_TO DO_
For the records that follow, give the number of lines in which the word "when" occurs, with nothing added.

_INFORMATION_
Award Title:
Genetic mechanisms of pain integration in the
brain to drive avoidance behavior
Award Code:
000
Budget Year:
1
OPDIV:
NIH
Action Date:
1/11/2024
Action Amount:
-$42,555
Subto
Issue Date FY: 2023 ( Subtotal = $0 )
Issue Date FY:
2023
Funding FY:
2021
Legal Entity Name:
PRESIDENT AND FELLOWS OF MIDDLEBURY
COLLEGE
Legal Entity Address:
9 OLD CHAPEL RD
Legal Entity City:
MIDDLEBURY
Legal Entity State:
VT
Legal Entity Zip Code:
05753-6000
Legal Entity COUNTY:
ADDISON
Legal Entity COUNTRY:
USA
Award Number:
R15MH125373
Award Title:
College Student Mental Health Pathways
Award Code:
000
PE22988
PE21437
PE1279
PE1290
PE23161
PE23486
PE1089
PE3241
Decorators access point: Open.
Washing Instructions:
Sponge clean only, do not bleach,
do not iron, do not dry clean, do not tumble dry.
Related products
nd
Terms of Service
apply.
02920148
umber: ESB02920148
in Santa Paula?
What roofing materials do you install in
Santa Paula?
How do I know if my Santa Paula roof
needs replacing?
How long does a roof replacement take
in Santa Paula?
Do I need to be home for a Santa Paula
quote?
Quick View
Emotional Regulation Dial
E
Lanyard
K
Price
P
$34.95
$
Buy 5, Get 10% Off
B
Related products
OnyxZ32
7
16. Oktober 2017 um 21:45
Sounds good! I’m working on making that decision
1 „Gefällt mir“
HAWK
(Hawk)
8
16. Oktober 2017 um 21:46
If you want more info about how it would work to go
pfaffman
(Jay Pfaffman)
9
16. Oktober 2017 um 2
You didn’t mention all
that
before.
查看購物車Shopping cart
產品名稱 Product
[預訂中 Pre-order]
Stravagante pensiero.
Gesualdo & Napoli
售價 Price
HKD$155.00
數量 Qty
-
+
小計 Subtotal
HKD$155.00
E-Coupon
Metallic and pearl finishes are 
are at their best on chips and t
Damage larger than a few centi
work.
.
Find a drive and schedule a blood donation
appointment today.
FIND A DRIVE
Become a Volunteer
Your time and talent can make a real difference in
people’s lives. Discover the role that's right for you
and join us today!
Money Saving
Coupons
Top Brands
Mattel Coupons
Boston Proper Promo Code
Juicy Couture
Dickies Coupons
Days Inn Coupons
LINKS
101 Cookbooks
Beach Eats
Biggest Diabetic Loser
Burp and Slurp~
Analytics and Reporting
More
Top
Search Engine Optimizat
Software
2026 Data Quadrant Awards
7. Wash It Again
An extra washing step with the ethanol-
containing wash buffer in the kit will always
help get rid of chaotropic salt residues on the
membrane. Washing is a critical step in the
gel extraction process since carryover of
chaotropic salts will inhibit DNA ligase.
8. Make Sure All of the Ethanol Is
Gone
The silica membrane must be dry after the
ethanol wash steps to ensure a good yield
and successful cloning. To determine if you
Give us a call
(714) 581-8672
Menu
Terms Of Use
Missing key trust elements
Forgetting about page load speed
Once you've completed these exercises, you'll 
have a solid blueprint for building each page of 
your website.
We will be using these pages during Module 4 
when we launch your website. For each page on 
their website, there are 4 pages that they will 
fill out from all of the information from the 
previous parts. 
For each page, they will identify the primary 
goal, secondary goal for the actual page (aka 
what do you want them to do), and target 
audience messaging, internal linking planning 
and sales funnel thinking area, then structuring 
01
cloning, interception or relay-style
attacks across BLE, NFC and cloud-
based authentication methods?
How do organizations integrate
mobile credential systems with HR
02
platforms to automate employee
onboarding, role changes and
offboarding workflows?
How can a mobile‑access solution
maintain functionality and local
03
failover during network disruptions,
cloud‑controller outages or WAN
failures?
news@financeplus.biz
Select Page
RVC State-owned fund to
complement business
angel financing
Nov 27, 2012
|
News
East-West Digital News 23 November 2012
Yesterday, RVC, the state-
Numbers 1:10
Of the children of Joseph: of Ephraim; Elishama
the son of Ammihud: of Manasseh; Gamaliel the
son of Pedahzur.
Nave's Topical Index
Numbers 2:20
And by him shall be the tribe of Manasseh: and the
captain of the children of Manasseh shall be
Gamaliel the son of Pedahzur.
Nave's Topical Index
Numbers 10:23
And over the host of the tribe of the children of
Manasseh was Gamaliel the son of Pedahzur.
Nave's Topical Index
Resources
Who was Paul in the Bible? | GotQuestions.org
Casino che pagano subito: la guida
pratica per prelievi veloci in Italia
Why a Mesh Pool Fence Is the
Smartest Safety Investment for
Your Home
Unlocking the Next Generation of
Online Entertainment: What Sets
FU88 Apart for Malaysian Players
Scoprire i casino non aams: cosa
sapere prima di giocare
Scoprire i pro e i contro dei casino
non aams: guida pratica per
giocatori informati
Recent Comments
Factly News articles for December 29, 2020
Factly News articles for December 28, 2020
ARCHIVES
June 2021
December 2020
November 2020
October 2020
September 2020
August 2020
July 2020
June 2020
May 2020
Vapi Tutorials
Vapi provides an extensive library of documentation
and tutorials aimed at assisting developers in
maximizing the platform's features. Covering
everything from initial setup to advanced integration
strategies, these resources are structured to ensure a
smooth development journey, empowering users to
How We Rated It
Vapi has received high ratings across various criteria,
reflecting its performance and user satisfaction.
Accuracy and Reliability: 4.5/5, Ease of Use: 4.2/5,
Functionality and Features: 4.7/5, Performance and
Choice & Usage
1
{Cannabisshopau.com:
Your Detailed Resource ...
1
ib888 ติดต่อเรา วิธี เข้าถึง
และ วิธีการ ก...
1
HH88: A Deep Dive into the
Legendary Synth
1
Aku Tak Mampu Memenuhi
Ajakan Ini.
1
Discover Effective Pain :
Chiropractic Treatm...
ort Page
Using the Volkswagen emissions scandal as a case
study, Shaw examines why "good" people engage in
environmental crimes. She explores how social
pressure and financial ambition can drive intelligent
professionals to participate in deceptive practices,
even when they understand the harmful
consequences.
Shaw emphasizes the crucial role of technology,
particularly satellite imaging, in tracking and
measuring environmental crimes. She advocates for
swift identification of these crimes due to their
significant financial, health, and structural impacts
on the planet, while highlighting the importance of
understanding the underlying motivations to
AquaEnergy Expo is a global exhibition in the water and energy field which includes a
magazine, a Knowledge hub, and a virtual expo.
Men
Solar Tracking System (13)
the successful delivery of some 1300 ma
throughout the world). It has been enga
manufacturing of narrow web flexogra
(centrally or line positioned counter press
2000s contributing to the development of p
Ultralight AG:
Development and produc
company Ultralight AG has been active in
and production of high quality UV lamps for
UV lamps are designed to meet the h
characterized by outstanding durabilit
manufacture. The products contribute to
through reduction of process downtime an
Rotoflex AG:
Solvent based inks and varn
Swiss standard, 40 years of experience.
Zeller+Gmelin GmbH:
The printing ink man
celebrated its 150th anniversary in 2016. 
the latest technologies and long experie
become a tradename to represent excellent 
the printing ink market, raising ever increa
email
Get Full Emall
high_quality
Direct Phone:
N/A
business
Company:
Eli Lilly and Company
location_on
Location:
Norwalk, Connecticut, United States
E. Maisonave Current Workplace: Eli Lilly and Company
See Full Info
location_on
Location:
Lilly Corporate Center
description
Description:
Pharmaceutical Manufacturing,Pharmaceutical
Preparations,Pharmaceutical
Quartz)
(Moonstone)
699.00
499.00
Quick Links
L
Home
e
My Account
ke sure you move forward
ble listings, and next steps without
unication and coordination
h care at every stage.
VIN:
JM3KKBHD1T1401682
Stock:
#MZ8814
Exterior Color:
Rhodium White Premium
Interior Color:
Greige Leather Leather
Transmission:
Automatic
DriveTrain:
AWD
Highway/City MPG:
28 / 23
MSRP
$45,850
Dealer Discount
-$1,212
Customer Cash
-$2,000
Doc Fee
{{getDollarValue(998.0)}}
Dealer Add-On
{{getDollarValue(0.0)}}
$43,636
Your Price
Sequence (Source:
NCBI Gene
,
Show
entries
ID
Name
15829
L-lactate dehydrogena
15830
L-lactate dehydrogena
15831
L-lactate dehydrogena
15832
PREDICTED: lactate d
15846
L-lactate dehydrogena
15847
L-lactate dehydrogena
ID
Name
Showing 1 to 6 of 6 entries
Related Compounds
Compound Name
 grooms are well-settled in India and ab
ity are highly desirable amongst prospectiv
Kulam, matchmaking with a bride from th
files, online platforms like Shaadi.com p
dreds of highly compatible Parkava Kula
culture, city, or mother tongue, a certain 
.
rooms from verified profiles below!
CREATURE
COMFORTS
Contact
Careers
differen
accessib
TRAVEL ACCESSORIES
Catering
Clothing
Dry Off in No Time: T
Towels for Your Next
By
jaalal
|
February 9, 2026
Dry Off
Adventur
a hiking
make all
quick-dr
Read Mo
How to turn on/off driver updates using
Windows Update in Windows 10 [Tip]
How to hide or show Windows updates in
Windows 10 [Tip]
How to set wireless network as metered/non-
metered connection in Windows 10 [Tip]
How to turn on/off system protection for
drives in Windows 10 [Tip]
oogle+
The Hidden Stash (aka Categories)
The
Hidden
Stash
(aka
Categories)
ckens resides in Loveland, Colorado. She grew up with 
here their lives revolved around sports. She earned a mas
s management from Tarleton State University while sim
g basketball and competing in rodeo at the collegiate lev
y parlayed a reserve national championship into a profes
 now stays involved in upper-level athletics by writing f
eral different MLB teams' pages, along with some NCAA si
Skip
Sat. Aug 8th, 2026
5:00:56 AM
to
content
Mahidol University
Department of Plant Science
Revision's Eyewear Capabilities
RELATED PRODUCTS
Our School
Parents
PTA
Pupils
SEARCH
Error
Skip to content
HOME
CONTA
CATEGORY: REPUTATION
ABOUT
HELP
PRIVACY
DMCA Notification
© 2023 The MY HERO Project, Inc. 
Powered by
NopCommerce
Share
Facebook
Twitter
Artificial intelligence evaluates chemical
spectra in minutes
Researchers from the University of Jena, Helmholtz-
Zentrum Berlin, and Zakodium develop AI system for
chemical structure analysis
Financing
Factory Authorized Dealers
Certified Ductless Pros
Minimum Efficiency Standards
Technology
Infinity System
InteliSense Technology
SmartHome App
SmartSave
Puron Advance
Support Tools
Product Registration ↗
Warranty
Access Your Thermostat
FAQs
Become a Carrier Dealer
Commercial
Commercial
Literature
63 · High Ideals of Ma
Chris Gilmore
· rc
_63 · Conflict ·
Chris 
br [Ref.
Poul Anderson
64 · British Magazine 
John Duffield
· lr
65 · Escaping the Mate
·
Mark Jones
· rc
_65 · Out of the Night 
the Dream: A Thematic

_ANSWER FOR THE TASK_
2